"If our country is to continue to be a world leader in agricultural production, we need our leaders in Washington to step up and do their part.”
I couldn't agree more with the above statement from Sen. Heidi Heitkamp, D-N.D. following the House's 195-234 failure to pass a farm bill.
Final farm bill passage does not come from the far right or the far left. It must come down the middle. And Congress needs to find a way to get there as shown from its 195-234 failed vote Thursday.
After years in the making, I had great anticipation that bipartisanship would prevail in the House and the chamber would pass a farm bill. But as you saw, that wasn't the case.
Just as House Agriculture Committee Chairman Frank Lucas (R., Okla.) pleaded with members ahead of the final vote, the goal was to achieve consensus and to get something to conference with the Senate.
No such luck.
For the Democrats the $20.5 billion in cuts to the Supplemental Nutrition Assistance Program were too much to swallow (or not swallow if you were one of the 2 million people no longer receiving benefits). And on the other side of the spectrum, the far right of the Republican Party saw food stamps as another growing entitlement program under this presidency as well as too much money spent on agribusinesses in general.
Lucas made a valiant attempt to try and manage the delicate balance of not supporting passage on any of the 103 amendments that would push the bill over the edge. He warned that if the House failed “we just look like a dysfunctional body that can’t get things done. And you know that’s not true."
Dysfunction seems to be what farmers got June 20.
But within the approved amendments, Republicans trying to push the line a little farther proved to upset the bipartisanship shown in the making of the House farm bill.
The last amendment vote was on an amendment from Rep.

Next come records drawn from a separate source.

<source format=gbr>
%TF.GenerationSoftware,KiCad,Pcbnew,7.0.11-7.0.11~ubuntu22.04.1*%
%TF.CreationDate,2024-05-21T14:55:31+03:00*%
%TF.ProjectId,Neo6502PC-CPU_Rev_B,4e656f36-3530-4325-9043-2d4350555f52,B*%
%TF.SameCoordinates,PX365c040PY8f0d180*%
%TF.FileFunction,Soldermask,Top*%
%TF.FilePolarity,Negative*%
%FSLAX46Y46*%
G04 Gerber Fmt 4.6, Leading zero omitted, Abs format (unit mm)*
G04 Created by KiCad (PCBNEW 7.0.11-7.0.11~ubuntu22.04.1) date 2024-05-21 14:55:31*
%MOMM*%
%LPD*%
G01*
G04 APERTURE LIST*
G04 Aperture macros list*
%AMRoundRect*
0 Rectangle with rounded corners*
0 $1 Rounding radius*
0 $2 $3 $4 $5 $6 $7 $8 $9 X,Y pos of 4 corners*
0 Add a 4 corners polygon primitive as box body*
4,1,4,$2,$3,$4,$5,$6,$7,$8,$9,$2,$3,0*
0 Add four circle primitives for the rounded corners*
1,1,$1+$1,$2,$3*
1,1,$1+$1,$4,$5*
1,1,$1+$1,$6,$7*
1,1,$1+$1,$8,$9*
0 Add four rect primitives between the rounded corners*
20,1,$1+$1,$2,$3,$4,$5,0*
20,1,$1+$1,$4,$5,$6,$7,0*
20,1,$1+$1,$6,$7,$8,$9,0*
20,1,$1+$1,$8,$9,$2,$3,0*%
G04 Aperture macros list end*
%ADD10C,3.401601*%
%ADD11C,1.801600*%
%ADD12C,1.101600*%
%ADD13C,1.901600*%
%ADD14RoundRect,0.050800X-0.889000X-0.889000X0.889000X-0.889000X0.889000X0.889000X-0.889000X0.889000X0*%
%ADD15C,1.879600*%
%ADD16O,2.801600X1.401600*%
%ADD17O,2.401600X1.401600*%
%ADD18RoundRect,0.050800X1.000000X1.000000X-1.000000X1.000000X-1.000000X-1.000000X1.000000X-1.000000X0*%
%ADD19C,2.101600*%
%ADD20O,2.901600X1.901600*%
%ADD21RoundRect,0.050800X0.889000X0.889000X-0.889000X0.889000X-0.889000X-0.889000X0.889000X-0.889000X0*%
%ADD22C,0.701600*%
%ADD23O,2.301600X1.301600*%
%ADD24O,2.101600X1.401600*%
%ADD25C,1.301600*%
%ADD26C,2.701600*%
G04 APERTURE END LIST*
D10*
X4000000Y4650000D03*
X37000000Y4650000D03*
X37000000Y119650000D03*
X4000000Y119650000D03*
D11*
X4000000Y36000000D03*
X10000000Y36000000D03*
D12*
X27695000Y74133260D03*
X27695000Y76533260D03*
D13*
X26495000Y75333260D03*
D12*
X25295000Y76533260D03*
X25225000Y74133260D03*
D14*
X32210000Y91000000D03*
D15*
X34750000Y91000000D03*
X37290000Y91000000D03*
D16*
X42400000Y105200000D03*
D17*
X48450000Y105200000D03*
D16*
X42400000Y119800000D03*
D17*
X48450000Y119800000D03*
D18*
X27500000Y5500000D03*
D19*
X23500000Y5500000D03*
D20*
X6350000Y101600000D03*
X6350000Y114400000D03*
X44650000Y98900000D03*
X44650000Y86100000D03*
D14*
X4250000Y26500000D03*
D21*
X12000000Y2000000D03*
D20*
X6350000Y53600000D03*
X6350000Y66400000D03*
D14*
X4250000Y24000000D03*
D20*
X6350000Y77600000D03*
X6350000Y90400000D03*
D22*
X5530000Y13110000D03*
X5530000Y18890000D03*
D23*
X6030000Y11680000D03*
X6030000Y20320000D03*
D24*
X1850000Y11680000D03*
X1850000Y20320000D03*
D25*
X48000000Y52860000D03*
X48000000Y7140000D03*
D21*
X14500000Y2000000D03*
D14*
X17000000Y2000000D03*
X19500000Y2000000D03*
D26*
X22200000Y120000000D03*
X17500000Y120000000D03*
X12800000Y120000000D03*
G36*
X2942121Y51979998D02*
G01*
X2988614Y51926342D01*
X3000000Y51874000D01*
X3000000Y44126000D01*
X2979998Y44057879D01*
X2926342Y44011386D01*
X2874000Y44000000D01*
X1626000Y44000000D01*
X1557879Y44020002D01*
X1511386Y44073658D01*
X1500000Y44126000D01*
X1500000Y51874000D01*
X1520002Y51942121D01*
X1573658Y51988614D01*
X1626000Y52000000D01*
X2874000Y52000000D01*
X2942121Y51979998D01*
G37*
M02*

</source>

Steve Southerland, R-Fla., that allows states to apply federal work requirements to the food stamp program. Mary Kay Thatcher, American Farm Bureau Federation farm policy specialist, said this likely was the final straw that pushed many Democrats to vote no, as things got ugly fast following that vote.

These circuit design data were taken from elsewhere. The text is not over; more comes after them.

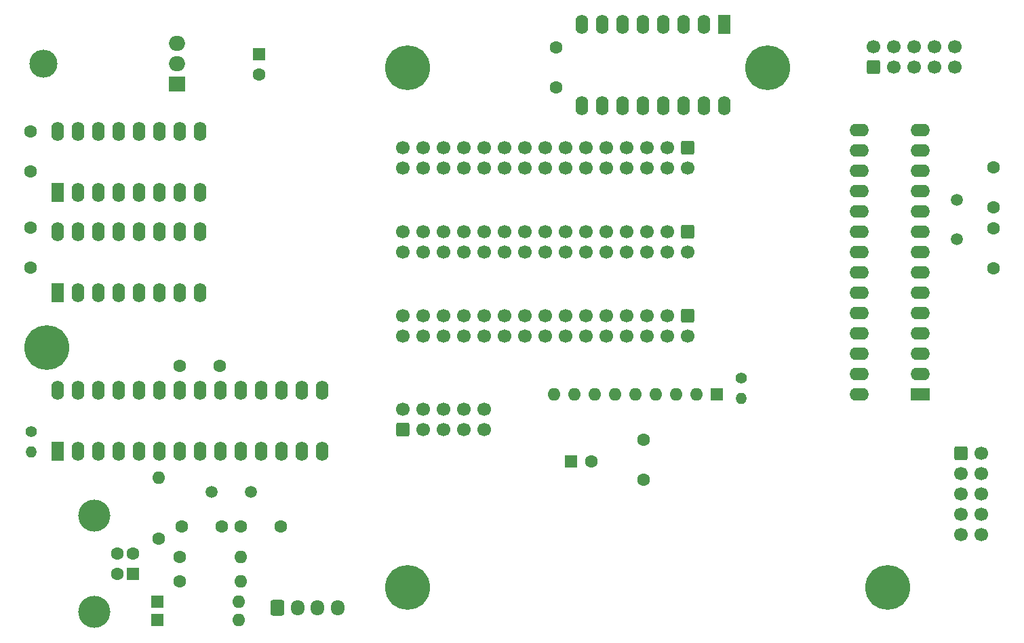
<source format=gbr>
%TF.GenerationSoftware,KiCad,Pcbnew,7.0.5*%
%TF.CreationDate,2023-07-03T18:55:38+02:00*%
%TF.ProjectId,Processor_Board,50726f63-6573-4736-9f72-5f426f617264,rev?*%
%TF.SameCoordinates,Original*%
%TF.FileFunction,Soldermask,Top*%
%TF.FilePolarity,Negative*%
%FSLAX46Y46*%
G04 Gerber Fmt 4.6, Leading zero omitted, Abs format (unit mm)*
G04 Created by KiCad (PCBNEW 7.0.5) date 2023-07-03 18:55:38*
%MOMM*%
%LPD*%
G01*
G04 APERTURE LIST*
G04 Aperture macros list*
%AMRoundRect*
0 Rectangle with rounded corners*
0 $1 Rounding radius*
0 $2 $3 $4 $5 $6 $7 $8 $9 X,Y pos of 4 corners*
0 Add a 4 corners polygon primitive as box body*
4,1,4,$2,$3,$4,$5,$6,$7,$8,$9,$2,$3,0*
0 Add four circle primitives for the rounded corners*
1,1,$1+$1,$2,$3*
1,1,$1+$1,$4,$5*
1,1,$1+$1,$6,$7*
1,1,$1+$1,$8,$9*
0 Add four rect primitives between the rounded corners*
20,1,$1+$1,$2,$3,$4,$5,0*
20,1,$1+$1,$4,$5,$6,$7,0*
20,1,$1+$1,$6,$7,$8,$9,0*
20,1,$1+$1,$8,$9,$2,$3,0*%
G04 Aperture macros list end*
%ADD10C,1.400000*%
%ADD11O,1.400000X1.400000*%
%ADD12RoundRect,0.250000X-0.600000X-0.725000X0.600000X-0.725000X0.600000X0.725000X-0.600000X0.725000X0*%
%ADD13O,1.700000X1.950000*%
%ADD14C,5.600000*%
%ADD15R,1.600000X1.600000*%
%ADD16C,1.600000*%
%ADD17O,1.600000X1.600000*%
%ADD18RoundRect,0.250000X-0.600000X0.600000X-0.600000X-0.600000X0.600000X-0.600000X0.600000X0.600000X0*%
%ADD19C,1.700000*%
%ADD20R,1.600000X2.400000*%
%ADD21O,1.600000X2.400000*%
%ADD22RoundRect,0.250000X-0.600000X-0.600000X0.600000X-0.600000X0.600000X0.600000X-0.600000X0.600000X0*%
%ADD23C,1.500000*%
%ADD24RoundRect,0.250000X0.600000X-0.600000X0.600000X0.600000X-0.600000X0.600000X-0.600000X-0.600000X0*%
%ADD25C,4.000000*%
%ADD26O,3.500000X3.500000*%
%ADD27R,2.000000X1.905000*%
%ADD28O,2.000000X1.905000*%
%ADD29R,2.400000X1.600000*%
%ADD30O,2.400000X1.600000*%
G04 APERTURE END LIST*
D10*
%TO.C,R2*%
X121666000Y-83820000D03*
D11*
X121666000Y-86360000D03*
%TD*%
D12*
%TO.C,J8*%
X63814000Y-112476000D03*
D13*
X66314000Y-112476000D03*
X68814000Y-112476000D03*
X71314000Y-112476000D03*
%TD*%
D14*
%TO.C,H3*%
X80000000Y-45000000D03*
%TD*%
D15*
%TO.C,C10*%
X61500000Y-43347349D03*
D16*
X61500000Y-45847349D03*
%TD*%
D15*
%TO.C,D1*%
X48768000Y-114046000D03*
D17*
X58928000Y-114046000D03*
%TD*%
D16*
%TO.C,C9*%
X33000000Y-53000000D03*
X33000000Y-58000000D03*
%TD*%
D18*
%TO.C,J1*%
X115000000Y-76000000D03*
D19*
X115000000Y-78540000D03*
X112460000Y-76000000D03*
X112460000Y-78540000D03*
X109920000Y-76000000D03*
X109920000Y-78540000D03*
X107380000Y-76000000D03*
X107380000Y-78540000D03*
X104840000Y-76000000D03*
X104840000Y-78540000D03*
X102300000Y-76000000D03*
X102300000Y-78540000D03*
X99760000Y-76000000D03*
X99760000Y-78540000D03*
X97220000Y-76000000D03*
X97220000Y-78540000D03*
X94680000Y-76000000D03*
X94680000Y-78540000D03*
X92140000Y-76000000D03*
X92140000Y-78540000D03*
X89600000Y-76000000D03*
X89600000Y-78540000D03*
X87060000Y-76000000D03*
X87060000Y-78540000D03*
X84520000Y-76000000D03*
X84520000Y-78540000D03*
X81980000Y-76000000D03*
X81980000Y-78540000D03*
X79440000Y-76000000D03*
X79440000Y-78540000D03*
%TD*%
D20*
%TO.C,U2*%
X36322000Y-73152000D03*
D21*
X38862000Y-73152000D03*
X41402000Y-73152000D03*
X43942000Y-73152000D03*
X46482000Y-73152000D03*
X49022000Y-73152000D03*
X51562000Y-73152000D03*
X54102000Y-73152000D03*
X54102000Y-65532000D03*
X51562000Y-65532000D03*
X49022000Y-65532000D03*
X46482000Y-65532000D03*
X43942000Y-65532000D03*
X41402000Y-65532000D03*
X38862000Y-65532000D03*
X36322000Y-65532000D03*
%TD*%
D18*
%TO.C,J3*%
X115000000Y-55000000D03*
D19*
X115000000Y-57540000D03*
X112460000Y-55000000D03*
X112460000Y-57540000D03*
X109920000Y-55000000D03*
X109920000Y-57540000D03*
X107380000Y-55000000D03*
X107380000Y-57540000D03*
X104840000Y-55000000D03*
X104840000Y-57540000D03*
X102300000Y-55000000D03*
X102300000Y-57540000D03*
X99760000Y-55000000D03*
X99760000Y-57540000D03*
X97220000Y-55000000D03*
X97220000Y-57540000D03*
X94680000Y-55000000D03*
X94680000Y-57540000D03*
X92140000Y-55000000D03*
X92140000Y-57540000D03*
X89600000Y-55000000D03*
X89600000Y-57540000D03*
X87060000Y-55000000D03*
X87060000Y-57540000D03*
X84520000Y-55000000D03*
X84520000Y-57540000D03*
X81980000Y-55000000D03*
X81980000Y-57540000D03*
X79440000Y-55000000D03*
X79440000Y-57540000D03*
%TD*%
D16*
%TO.C,R5*%
X51562000Y-106172000D03*
D17*
X59182000Y-106172000D03*
%TD*%
D14*
%TO.C,H4*%
X125000000Y-45000000D03*
%TD*%
D16*
%TO.C,C6*%
X59222000Y-102362000D03*
X64222000Y-102362000D03*
%TD*%
D20*
%TO.C,U4*%
X119619000Y-39629000D03*
D21*
X117079000Y-39629000D03*
X114539000Y-39629000D03*
X111999000Y-39629000D03*
X109459000Y-39629000D03*
X106919000Y-39629000D03*
X104379000Y-39629000D03*
X101839000Y-39629000D03*
X101839000Y-49789000D03*
X104379000Y-49789000D03*
X106919000Y-49789000D03*
X109459000Y-49789000D03*
X111999000Y-49789000D03*
X114539000Y-49789000D03*
X117079000Y-49789000D03*
X119619000Y-49789000D03*
%TD*%
D16*
%TO.C,C4*%
X56562000Y-82296000D03*
X51562000Y-82296000D03*
%TD*%
D22*
%TO.C,J6*%
X149098000Y-93218000D03*
D19*
X151638000Y-93218000D03*
X149098000Y-95758000D03*
X151638000Y-95758000D03*
X149098000Y-98298000D03*
X151638000Y-98298000D03*
X149098000Y-100838000D03*
X151638000Y-100838000D03*
X149098000Y-103378000D03*
X151638000Y-103378000D03*
%TD*%
D15*
%TO.C,RN1*%
X118633000Y-85852000D03*
D17*
X116093000Y-85852000D03*
X113553000Y-85852000D03*
X111013000Y-85852000D03*
X108473000Y-85852000D03*
X105933000Y-85852000D03*
X103393000Y-85852000D03*
X100853000Y-85852000D03*
X98313000Y-85852000D03*
%TD*%
D16*
%TO.C,C5*%
X56856000Y-102362000D03*
X51856000Y-102362000D03*
%TD*%
D23*
%TO.C,Y2*%
X60450000Y-98000000D03*
X55550000Y-98000000D03*
%TD*%
D14*
%TO.C,H1*%
X80000000Y-110000000D03*
%TD*%
D16*
%TO.C,C8*%
X109474000Y-96480000D03*
X109474000Y-91480000D03*
%TD*%
D23*
%TO.C,Y1*%
X148590000Y-61558000D03*
X148590000Y-66458000D03*
%TD*%
D24*
%TO.C,J4*%
X79420000Y-90252500D03*
D19*
X79420000Y-87712500D03*
X81960000Y-90252500D03*
X81960000Y-87712500D03*
X84500000Y-90252500D03*
X84500000Y-87712500D03*
X87040000Y-90252500D03*
X87040000Y-87712500D03*
X89580000Y-90252500D03*
X89580000Y-87712500D03*
%TD*%
D14*
%TO.C,H5*%
X35000000Y-80000000D03*
%TD*%
D18*
%TO.C,J2*%
X115000000Y-65500000D03*
D19*
X115000000Y-68040000D03*
X112460000Y-65500000D03*
X112460000Y-68040000D03*
X109920000Y-65500000D03*
X109920000Y-68040000D03*
X107380000Y-65500000D03*
X107380000Y-68040000D03*
X104840000Y-65500000D03*
X104840000Y-68040000D03*
X102300000Y-65500000D03*
X102300000Y-68040000D03*
X99760000Y-65500000D03*
X99760000Y-68040000D03*
X97220000Y-65500000D03*
X97220000Y-68040000D03*
X94680000Y-65500000D03*
X94680000Y-68040000D03*
X92140000Y-65500000D03*
X92140000Y-68040000D03*
X89600000Y-65500000D03*
X89600000Y-68040000D03*
X87060000Y-65500000D03*
X87060000Y-68040000D03*
X84520000Y-65500000D03*
X84520000Y-68040000D03*
X81980000Y-65500000D03*
X81980000Y-68040000D03*
X79440000Y-65500000D03*
X79440000Y-68040000D03*
%TD*%
D10*
%TO.C,R3*%
X33020000Y-90474000D03*
D11*
X33020000Y-93014000D03*
%TD*%
D15*
%TO.C,J7*%
X45787500Y-108250000D03*
D16*
X45787500Y-105750000D03*
X43787500Y-105750000D03*
X43787500Y-108250000D03*
D25*
X40927500Y-101000000D03*
X40927500Y-113000000D03*
%TD*%
D16*
%TO.C,C2*%
X153162000Y-62444000D03*
X153162000Y-57444000D03*
%TD*%
D20*
%TO.C,U3*%
X36322000Y-60620000D03*
D21*
X38862000Y-60620000D03*
X41402000Y-60620000D03*
X43942000Y-60620000D03*
X46482000Y-60620000D03*
X49022000Y-60620000D03*
X51562000Y-60620000D03*
X54102000Y-60620000D03*
X54102000Y-53000000D03*
X51562000Y-53000000D03*
X49022000Y-53000000D03*
X46482000Y-53000000D03*
X43942000Y-53000000D03*
X41402000Y-53000000D03*
X38862000Y-53000000D03*
X36322000Y-53000000D03*
%TD*%
D20*
%TO.C,U5*%
X36322000Y-92964000D03*
D21*
X38862000Y-92964000D03*
X41402000Y-92964000D03*
X43942000Y-92964000D03*
X46482000Y-92964000D03*
X49022000Y-92964000D03*
X51562000Y-92964000D03*
X54102000Y-92964000D03*
X56642000Y-92964000D03*
X59182000Y-92964000D03*
X61722000Y-92964000D03*
X64262000Y-92964000D03*
X66802000Y-92964000D03*
X69342000Y-92964000D03*
X69342000Y-85344000D03*
X66802000Y-85344000D03*
X64262000Y-85344000D03*
X61722000Y-85344000D03*
X59182000Y-85344000D03*
X56642000Y-85344000D03*
X54102000Y-85344000D03*
X51562000Y-85344000D03*
X49022000Y-85344000D03*
X46482000Y-85344000D03*
X43942000Y-85344000D03*
X41402000Y-85344000D03*
X38862000Y-85344000D03*
X36322000Y-85344000D03*
%TD*%
D16*
%TO.C,C3*%
X33000000Y-65000000D03*
X33000000Y-70000000D03*
%TD*%
%TO.C,R6*%
X51562000Y-109220000D03*
D17*
X59182000Y-109220000D03*
%TD*%
D24*
%TO.C,J5*%
X138176000Y-44958000D03*
D19*
X138176000Y-42418000D03*
X140716000Y-44958000D03*
X140716000Y-42418000D03*
X143256000Y-44958000D03*
X143256000Y-42418000D03*
X145796000Y-44958000D03*
X145796000Y-42418000D03*
X148336000Y-44958000D03*
X148336000Y-42418000D03*
%TD*%
D15*
%TO.C,C11*%
X100447349Y-94234000D03*
D16*
X102947349Y-94234000D03*
%TD*%
%TO.C,C1*%
X153162000Y-65064000D03*
X153162000Y-70064000D03*
%TD*%
D14*
%TO.C,H2*%
X140000000Y-110000000D03*
%TD*%
D16*
%TO.C,R4*%
X49000000Y-103886000D03*
D17*
X49000000Y-96266000D03*
%TD*%
D26*
%TO.C,U6*%
X34570000Y-44500000D03*
D27*
X51230000Y-47040000D03*
D28*
X51230000Y-44500000D03*
X51230000Y-41960000D03*
%TD*%
D15*
%TO.C,D2*%
X48768000Y-111760000D03*
D17*
X58928000Y-111760000D03*
%TD*%
D29*
%TO.C,U1*%
X144033000Y-85842000D03*
D30*
X144033000Y-83302000D03*
X144033000Y-80762000D03*
X144033000Y-78222000D03*
X144033000Y-75682000D03*
X144033000Y-73142000D03*
X144033000Y-70602000D03*
X144033000Y-68062000D03*
X144033000Y-65522000D03*
X144033000Y-62982000D03*
X144033000Y-60442000D03*
X144033000Y-57902000D03*
X144033000Y-55362000D03*
X144033000Y-52822000D03*
X136413000Y-52822000D03*
X136413000Y-55362000D03*
X136413000Y-57902000D03*
X136413000Y-60442000D03*
X136413000Y-62982000D03*
X136413000Y-65522000D03*
X136413000Y-68062000D03*
X136413000Y-70602000D03*
X136413000Y-73142000D03*
X136413000Y-75682000D03*
X136413000Y-78222000D03*
X136413000Y-80762000D03*
X136413000Y-83302000D03*
X136413000Y-85842000D03*
%TD*%
D16*
%TO.C,C7*%
X98552000Y-47458000D03*
X98552000Y-42458000D03*
%TD*%
M02*

</source>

A total of 58 Republicans voted no on the Southerland amendment that ended up voting no on the final passage, which House Minority Leader Nancy Pelosi (D., Calif.) said was the Republican's own poison.
In total 171 Republicans and 24 Democrats supported the bill, while 62 Republicans and 172 Democrats opposed the bill.
In a speech on the floor following the vote, House Minority Whip Steny Hoyer, D-Md., said the bipartisan bill brought to the floor would have had the votes to win passage. However, it was when amendments approved by Republicans made it partisan that became the end demise of the bill.
“The farm bill failed to pass the House because the House Republicans could not control the extreme right wing of their party," Peterson added. "From day one I cautioned my colleagues that to pass a farm bill we would have to work together. Instead, the House adopted a partisan amendment process, playing political games with extreme policies that have no chance of becoming law."
Both Peterson and Lucas have worked hand-in-hand to get a bill across the finish line. But there undoubtedly will need to be some frustrations worked out in the weeks and months ahead as the members regroup.
"We are assessing all of our options, but I have no doubt that we will finish our work in the near future," said Lucas.
Peterson's initial reaction was less optimistic. "This flies in the face of nearly four years of bipartisan work done by the Agriculture Committee. I’ll continue to do everything I can to get a farm bill passed but I have a hard time seeing where we go from here."
And so the waters appear to be muddied as we move forward.
Once the finger pointing stops, it will again be time to rally the troops. This fight isn't over yet.